• REQUIREMENT
Nothing but a number is wanted here: the tally of lines in the material below that include "Кубок".

• STORED DATA
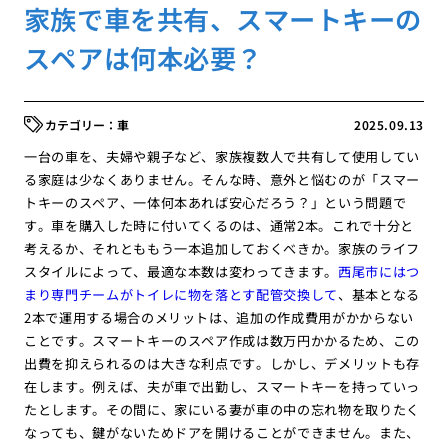
家族で車を共有、スマートキーの
スペアは何本必要？
車
2025.09.13
一台の車を、夫婦や親子など、家族複数人で共有して使用してい
る家庭は少なくありません。そんな時、意外と悩むのが「スマー
トキーのスペア、一体何本あれば安心だろう？」という問題で
す。車を購入した時に付いてくるのは、通常2本。これで十分と
考えるか、それとももう一本追加しておくべきか。家族のライフ
スタイルによって、最適な本数は変わってきます。
西尾市にはつ
まり専門チームがトイレに物を落とす配管交換して
、基本となる
2本で運用する場合のメリットは、追加の作成費用がかからない
ことです。スマートキーのスペア作成は数万円かかるため、この
出費を抑えられるのは大きな利点です。しかし、デメリットも存
在します。例えば、夫が車で出勤し、スマートキーを持っていっ
たとします。その間に、家にいる妻が車の中の忘れ物を取りたく
なっても、鍵がないためドアを開けることができません。また、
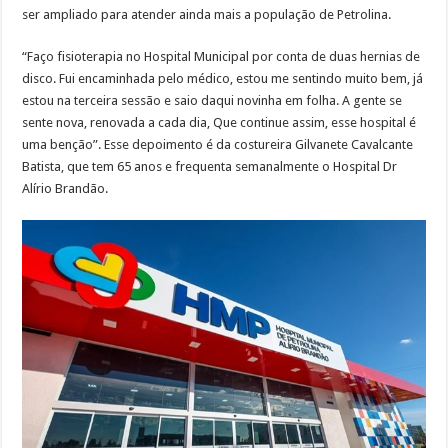
ser ampliado para atender ainda mais a população de Petrolina.
“Faço fisioterapia no Hospital Municipal por conta de duas hernias de
disco. Fui encaminhada pelo médico, estou me sentindo muito bem, já
estou na terceira sessão e saio daqui novinha em folha. A gente se
sente nova, renovada a cada dia, Que continue assim, esse hospital é
uma benção”. Esse depoimento é da costureira Gilvanete Cavalcante
Batista, que tem 65 anos e frequenta semanalmente o Hospital Dr
Alírio Brandão.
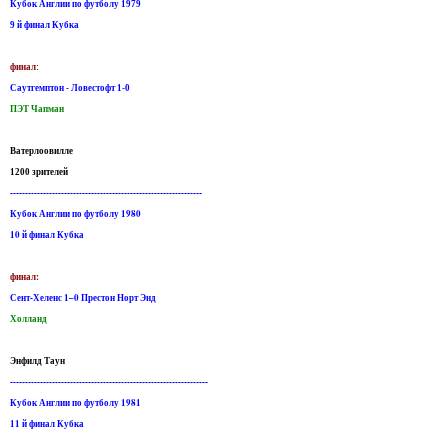
Кубок Англии по футболу 1979
9 й финал Кубка
финал:
Саутгемптон - Ловестофт 1-0
ПЭТ Чапман
Ватерлоовилле
1200 зрителей
----------------------------------------------------------------
Кубок Англии по футболу 1980
10 й финал Кубка
финал:
Сент-Хеленс 1–0 Престон Норт Энд
Холланд
Энфилд Таун
------------------------------------------------------------------
Кубок Англии по футболу 1981
11 й финал Кубка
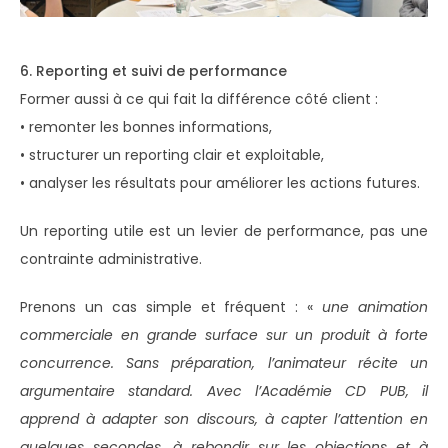
6. Reporting et suivi de performance
Former aussi à ce qui fait la différence côté client :
• remonter les bonnes informations,
• structurer un reporting clair et exploitable,
• analyser les résultats pour améliorer les actions futures.
Un reporting utile est un levier de performance, pas une
contrainte administrative.
Prenons un cas simple et fréquent : «
une animation
commerciale en grande surface sur un produit à forte
concurrence. Sans préparation, l’animateur récite un
argumentaire standard. Avec l’Académie CD PUB, il
apprend à adapter son discours, à capter l’attention en
quelques secondes, à rebondir sur les objections et à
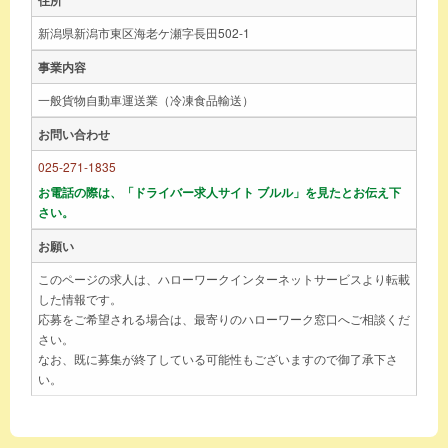
新潟県新潟市東区海老ケ瀬字長田502-1
事業内容
一般貨物自動車運送業（冷凍食品輸送）
お問い合わせ
025-271-1835
お電話の際は、「ドライバー求人サイト ブルル」を見たとお伝え下
さい。
お願い
このページの求人は、ハローワークインターネットサービスより転載
した情報です。
応募をご希望される場合は、最寄りのハローワーク窓口へご相談くだ
さい。
なお、既に募集が終了している可能性もございますので御了承下さ
い。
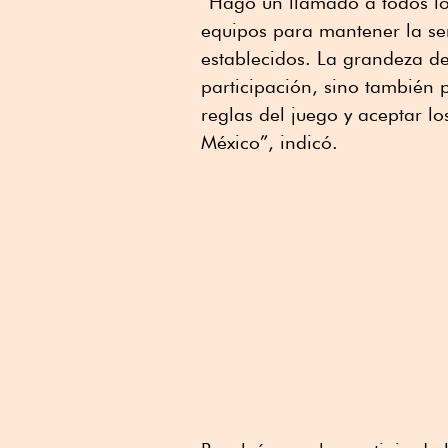
“Hago un llamado a todos los 
equipos para mantener la ser
establecidos. La grandeza d
participación, sino también 
reglas del juego y aceptar l
México”, indicó.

• EXPECTED ANSWER
3